"No último dia de sua vida, quando ela estava com 257 anos, a poetisa cega, fazedora de milagres e profetisa Pampa Kampana completou a sua imensa narrativa sobre Bisnaga e a enterrou em um pote de barro selado com cera no coração do recinto real, como uma mensagem para o futuro".
Assim começa "Victory City", o novo livro de Salman Rushdie, lançado há duas semanas. O primeiro romance após o atentado que quase o matou em 2022.
É um dos mais belos livros que li nos últimos anos. O romance se passa no século XIV, em um império real, numa região que hoje se situa no sul da Índia.
É um dos mais belos livros que li nos últimos anos. O romance se passa no século XIV, em um império real, numa região que hoje se situa no sul da Índia.
Rushdie opta pelo realismo fantástico para fazer a recriação mitológica do reino perdido de Vijayanagar, e assim aborda o funcionamento das sociedades humanas, com suas dinâmicas e disfunções. Percorre os conflitos e o humor sempre volátil das multidões, faz uma leitura complexa de questões de gênero, religião entrelaçada com política, sexualidade, arte, história, governo, psicologia das massas, relações familiares e guerras. Mas, sobretudo, é um grande livro sobre o poder das palavras. Tudo vem embalado em um texto que flui tão naturalmente, como um regatozinho cantante.

• [MATERIAL EXTRAÍDO]
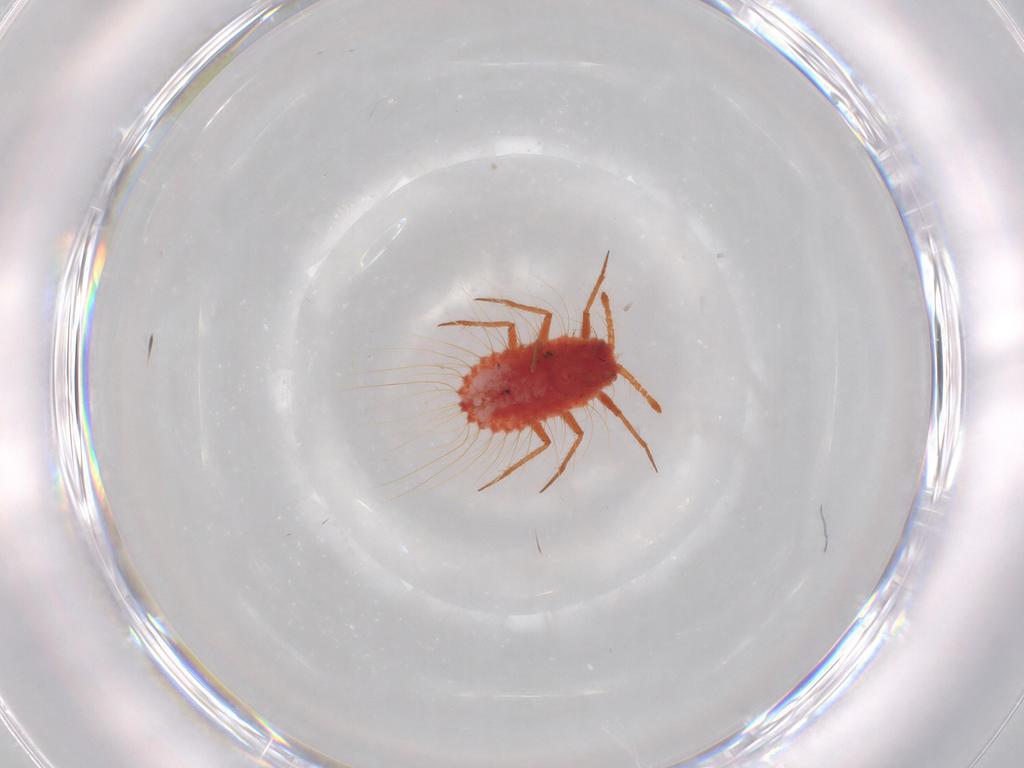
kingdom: Animalia
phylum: Arthropoda
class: Insecta
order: Hemiptera
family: Monophlebidae
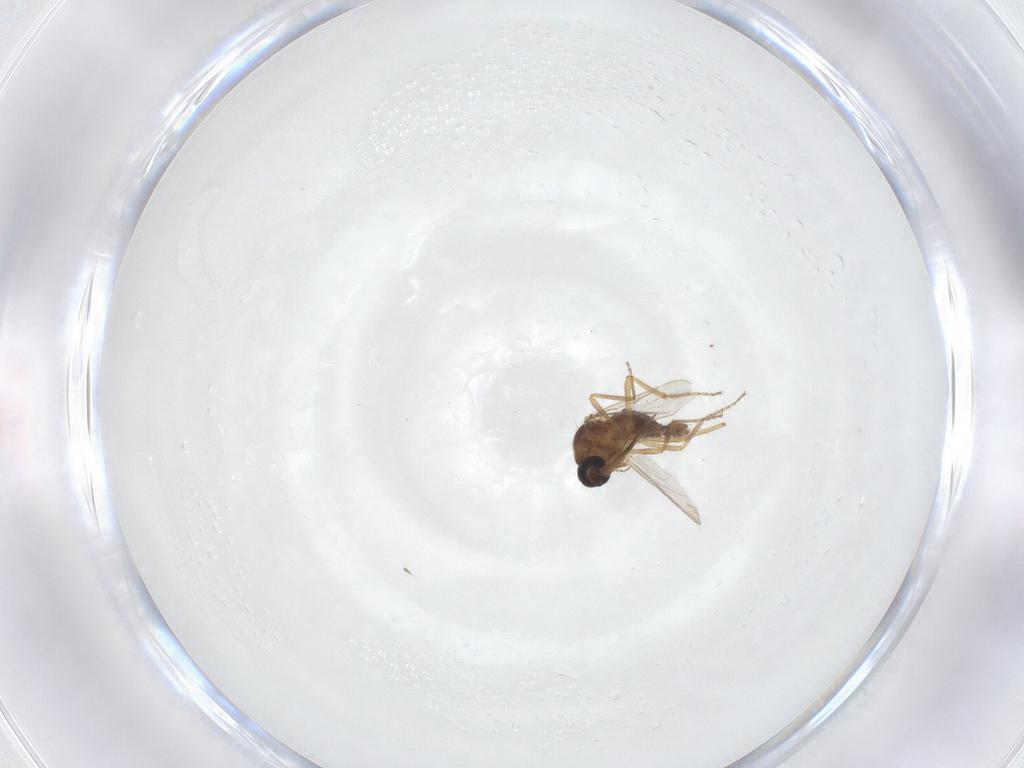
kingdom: Animalia
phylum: Arthropoda
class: Insecta
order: Diptera
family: Ceratopogonidae
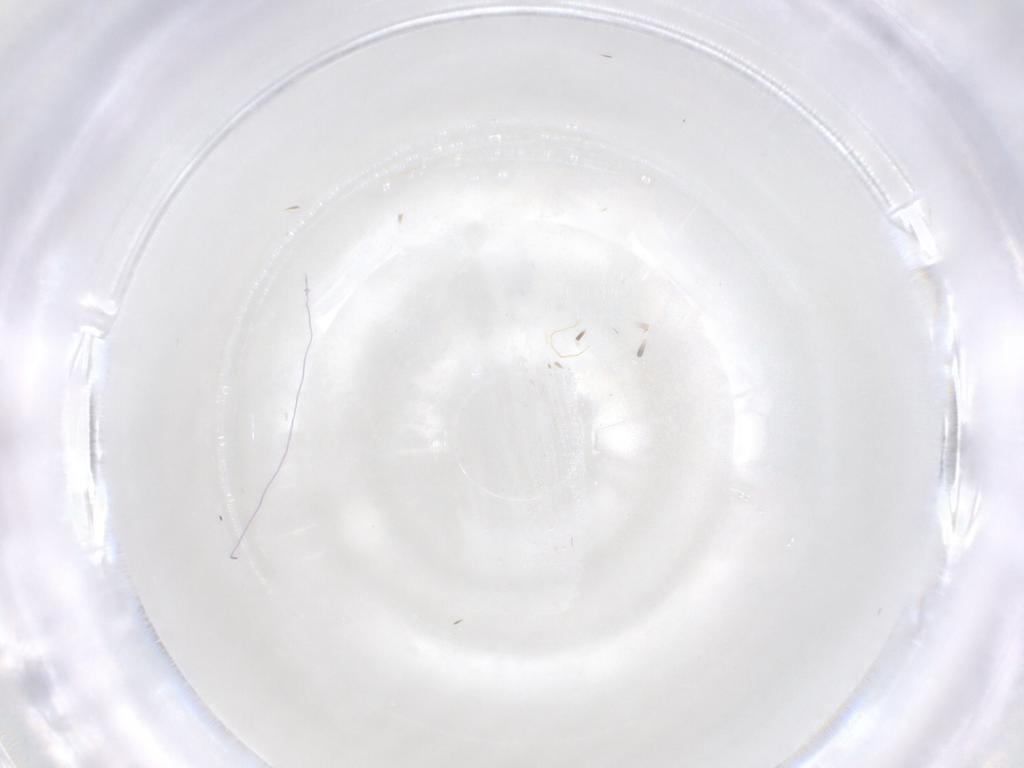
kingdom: Animalia
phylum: Arthropoda
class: Insecta
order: Diptera
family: Psychodidae
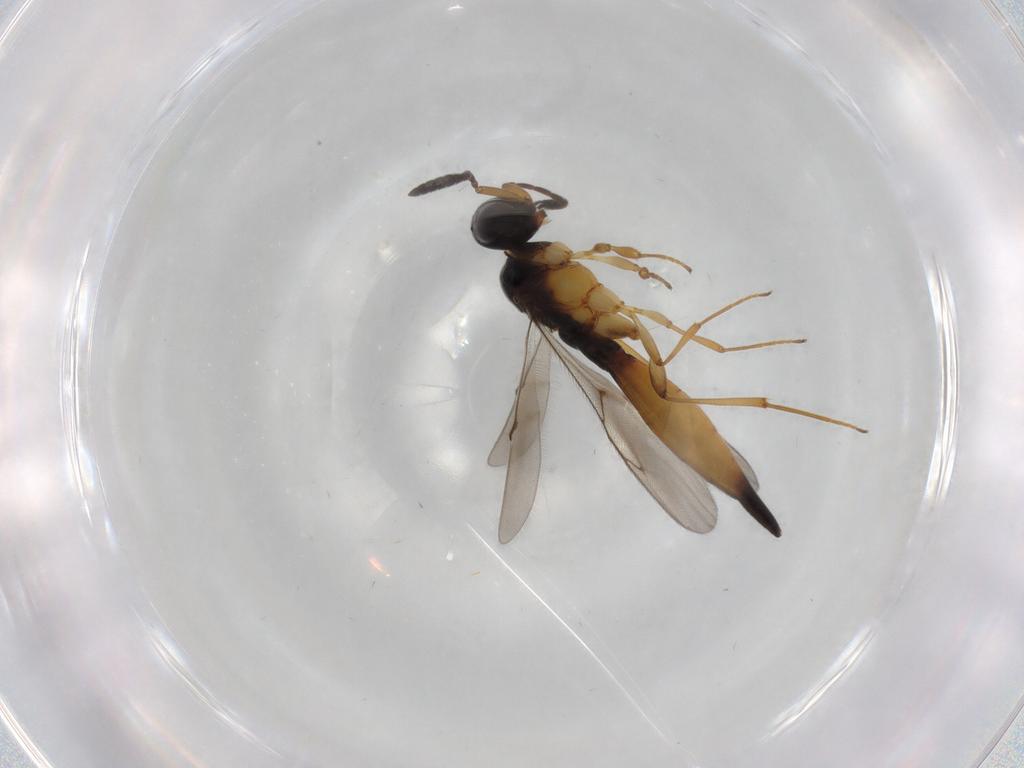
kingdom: Animalia
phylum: Arthropoda
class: Insecta
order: Hymenoptera
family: Scelionidae
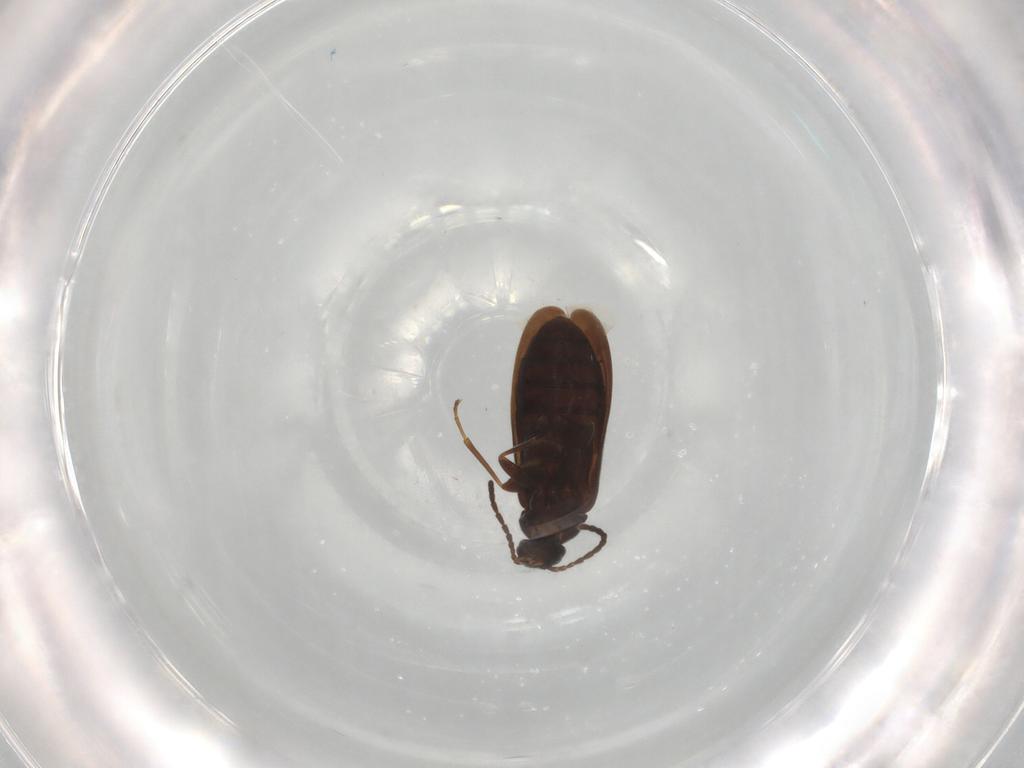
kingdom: Animalia
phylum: Arthropoda
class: Insecta
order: Coleoptera
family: Scraptiidae
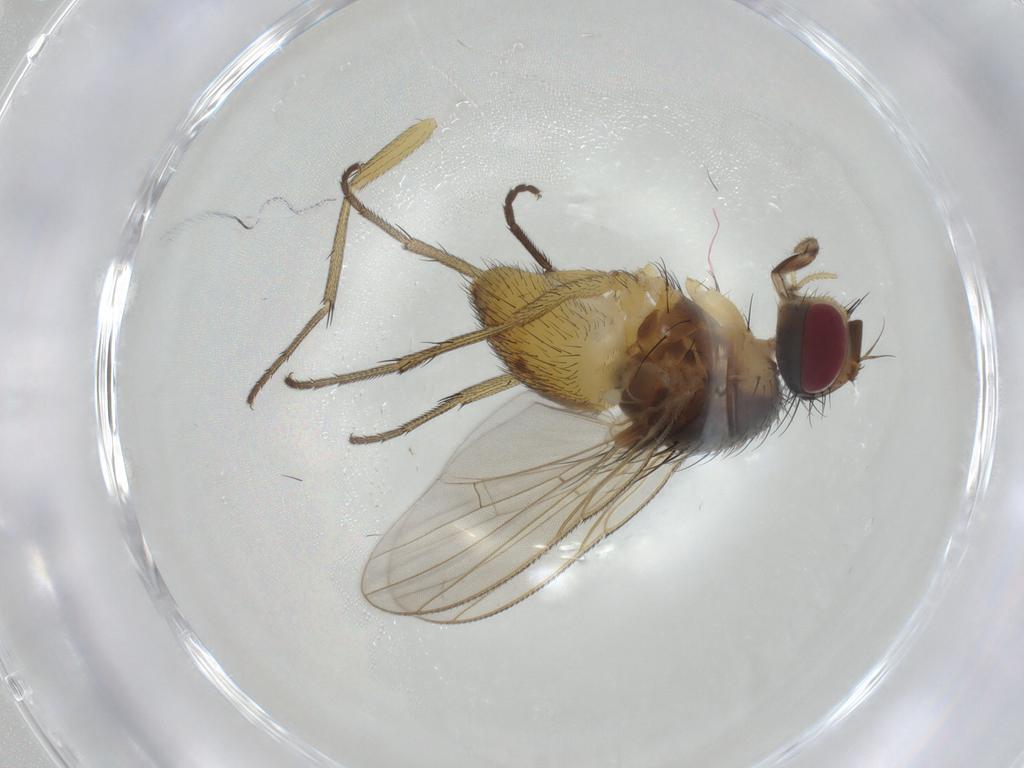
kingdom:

• [TAREFAS PARA FAZER]
A - Transcreva do texto sobre o livro Victory City o trecho entre "Rushdie opta pelo" e "um regatozinho cantante.", inclusive.
B - Retome o texto sobre o livro Victory City e continue-o a partir do ponto em que ele para.

• [RESPOSTAS POR TAREFA]
A -
Rushdie opta pelo realismo fantástico para fazer a recriação mitológica do reino perdido de Vijayanagar, e assim aborda o funcionamento das sociedades humanas, com suas dinâmicas e disfunções. Percorre os conflitos e o humor sempre volátil das multidões, faz uma leitura complexa de questões de gênero, religião entrelaçada com política, sexualidade, arte, história, governo, psicologia das massas, relações familiares e guerras. Mas, sobretudo, é um grande livro sobre o poder das palavras. Tudo vem embalado em um texto que flui tão naturalmente, como um regatozinho cantante.

B -
Percebi - pela primeira vez em Rushdie - uma centelha referente à fatwa que o condenou à morte. Está delicadamente presente na cena em que o rei e a rainha conversam sobre as críticas às belas esculturas eróticas no templo, vindas de religiosos fanáticos, gente feia ou de coração partido, solitários e a multidão de invejosos e ciumentos..
Para quem conhece um pouco da literatura e da cultura indianas, o livro cresce ainda mais, pois há as sutilezas, os jogos de palavras, as referências. Pampa Kampana, a protagonista, é inspirada em Gangadevi, uma princesa poetisa do século 14, que vivia (adivinhe) em Vijayanagar. E as múltiplas referências aos grandes clássicos indianos acrescentam uma textura ímpar ao livro. Estão todos lá: Mahabharata, Ramayana, os Upanishads, os Kama-Sutra. Um livro que somente Salman Rushdie poderia ter escrito.
Que privilégio o nosso por ter um escritor como Rushdie entre nós. Mal sabia ele que, assim como sua personagem cega, ele também seria convertido em um contador de histórias semicego a dizer, melancolicamente: "Como são ingratas as pessoas, por encontrar complicações em uma simples oferta de beleza, arte e alegria".
* O livro Vitory City está disponível em inglês na Amazon.
(o lançamento em português está previsto para outubro de 2023)
(o lançamento em português está previsto para outubro de 2023)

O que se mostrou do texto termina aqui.